Arrow-3 entered service in 2017 with a hit-to-kill warhead targeted at longer-range exo-atmospheric threats in space. Arrow-3 is currently the upper-most layer of Israel’s missile defense systems.
“The brand new interceptors shall be – I’m careful to say, but it’s going to be a bit of cheaper in comparison with Arrow-2 or Arrow 3. And it’s a sort of price objective development that we’re doing along with MDA,” Patel said.
The Israeli and U.S. governments first announced they’re developing the Arrow-4 in early 2021 to ultimately replace the Arrow-2 (Defense Every day, Feb. 18, 2021).

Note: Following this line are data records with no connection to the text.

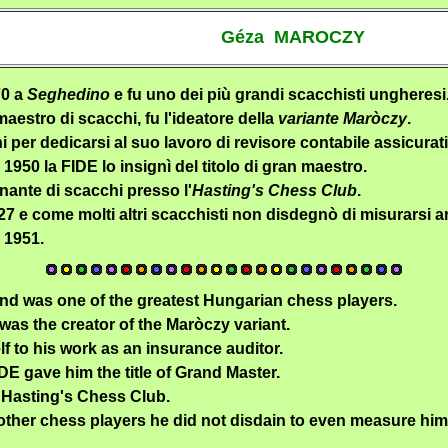
Géza MAROCZY
70 a
Seghedino
e fu uno dei più grandi scacchisti ungheresi
estro di scacchi, fu l'ideatore della
variante Maròczy
.
per dedicarsi al suo lavoro di revisore contabile assicurat
950 la FIDE lo insignì del titolo di gran maestro.
gnante di scacchi presso l'
Hasting's Chess Club
.
 e come molti altri scacchisti non disdegnò di misurarsi an
 1951.
d was one of the greatest Hungarian chess players.
as the creator of the Maròczy variant.
 to his work as an insurance auditor.
DE gave him the title of Grand Master.
 Hasting's Chess Club.
her chess players he did not disdain to even measure himse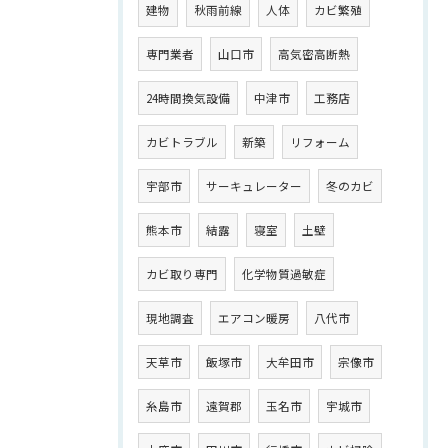
建物
秋雨前線
人体
カビ繁殖
専門業者
山口市
高気密高断熱
24時間換気設備
中津市
工務店
カビトラブル
新築
リフォーム
宇部市
サーキュレーター
冬のカビ
熊本市
結露
寝室
土壁
カビ取り専門
化学物質過敏症
現地調査
エアコン暖房
八代市
天草市
飯塚市
大牟田市
宗像市
糸島市
遠賀郡
玉名市
宇城市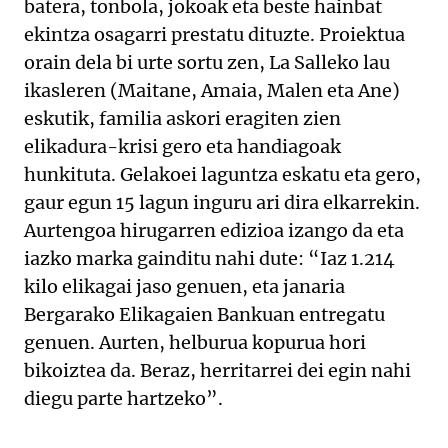
batera, tonbola, jokoak eta beste hainbat
ekintza osagarri prestatu dituzte. Proiektua
orain dela bi urte sortu zen, La Salleko lau
ikasleren (Maitane, Amaia, Malen eta Ane)
eskutik, familia askori eragiten zien
elikadura-krisi gero eta handiagoak
hunkituta. Gelakoei laguntza eskatu eta gero,
gaur egun 15 lagun inguru ari dira elkarrekin.
Aurtengoa hirugarren edizioa izango da eta
iazko marka gainditu nahi dute: “Iaz 1.214
kilo elikagai jaso genuen, eta janaria
Bergarako Elikagaien Bankuan entregatu
genuen. Aurten, helburua kopurua hori
bikoiztea da. Beraz, herritarrei dei egin nahi
diegu parte hartzeko”.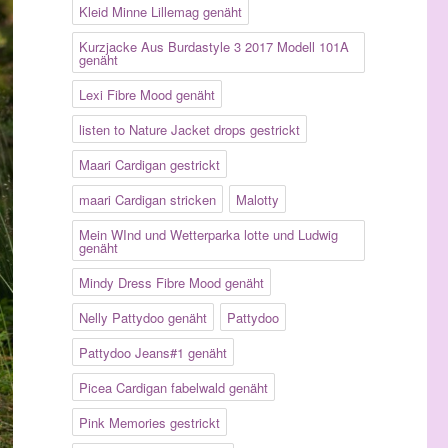
Kleid Minne Lillemag genäht
Kurzjacke Aus Burdastyle 3 2017 Modell 101A
genäht
Lexi Fibre Mood genäht
listen to Nature Jacket drops gestrickt
Maari Cardigan gestrickt
maari Cardigan stricken
Malotty
Mein WInd und Wetterparka lotte und Ludwig
genäht
Mindy Dress Fibre Mood genäht
Nelly Pattydoo genäht
Pattydoo
Pattydoo Jeans#1 genäht
Picea Cardigan fabelwald genäht
Pink Memories gestrickt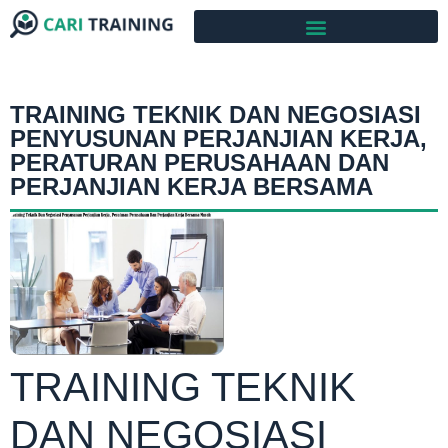
TRAINING TEKNIK DAN NEGOSIASI
PENYUSUNAN PERJANJIAN KERJA,
PERATURAN PERUSAHAAN DAN
PERJANJIAN KERJA BERSAMA
TRAINING TEKNIK
DAN NEGOSIASI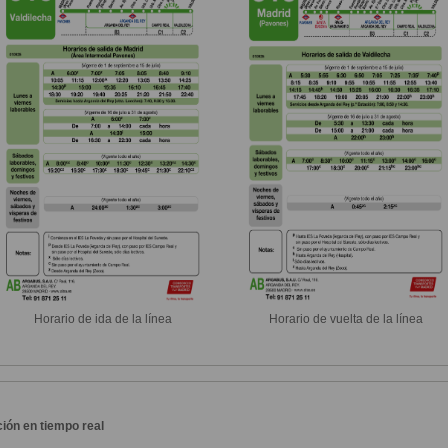
Horario de ida de la línea
Horario de vuelta de la línea
ión en tiempo real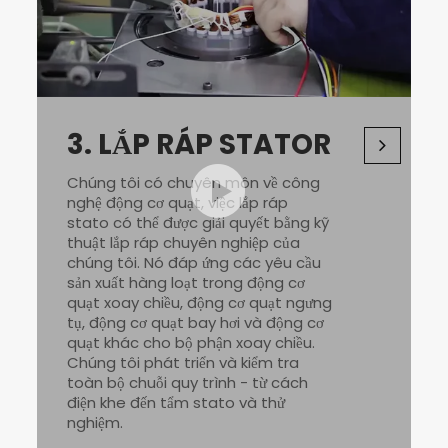
3.
LẮP RÁP STATOR
Chúng tôi có chuyên môn về công
nghệ động cơ quạt, việc lắp ráp
stato có thể được giải quyết bằng kỹ
thuật lắp ráp chuyên nghiệp của
chúng tôi. Nó đáp ứng các yêu cầu
sản xuất hàng loạt trong động cơ
quạt xoay chiều, động cơ quạt ngưng
tụ, động cơ quạt bay hơi và động cơ
quạt khác cho bộ phận xoay chiều.
Chúng tôi phát triển và kiểm tra
toàn bộ chuỗi quy trình - từ cách
điện khe đến tẩm stato và thử
nghiệm.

On the time, the countries said cooperative program work would proceed with primary contractor Israel Aerospace Industries (IAI) to defend against threats coming from each inside and outdoors the Earth’s atmosphere.
Patel noted Arrow-4 is being developed “initially, producing in high volumes and having higher capabilities within the endo-exo layer.”
He added IMDO together with MDA are monitoring Arrow-4 development almost daily to make sure it’s going to perform “in line with our price objectives and that it’s going to be performance that we would have liked.”
The U.S. government helps fund Israel’s missile defense programs they usually are under a memorandum of understanding that the DoD provides $500 million per 12 months in funding for Israel’s multi-layered air and missile defense, which continues within the Biden administration’s fiscal 12 months 2024 budget request.
Other Israeli air and missile defense programs the U.S. has helped fund and develop include the Iron Dome, David’s Sling and the Arrow systems.
In 2019, the U.S. and Israel finished a flight test campaign of the Arrow-3 interceptor in Alaska to reveal its ability to conduct high altitude hit-to-kill engagement (Defense Every day, July 29, 2019).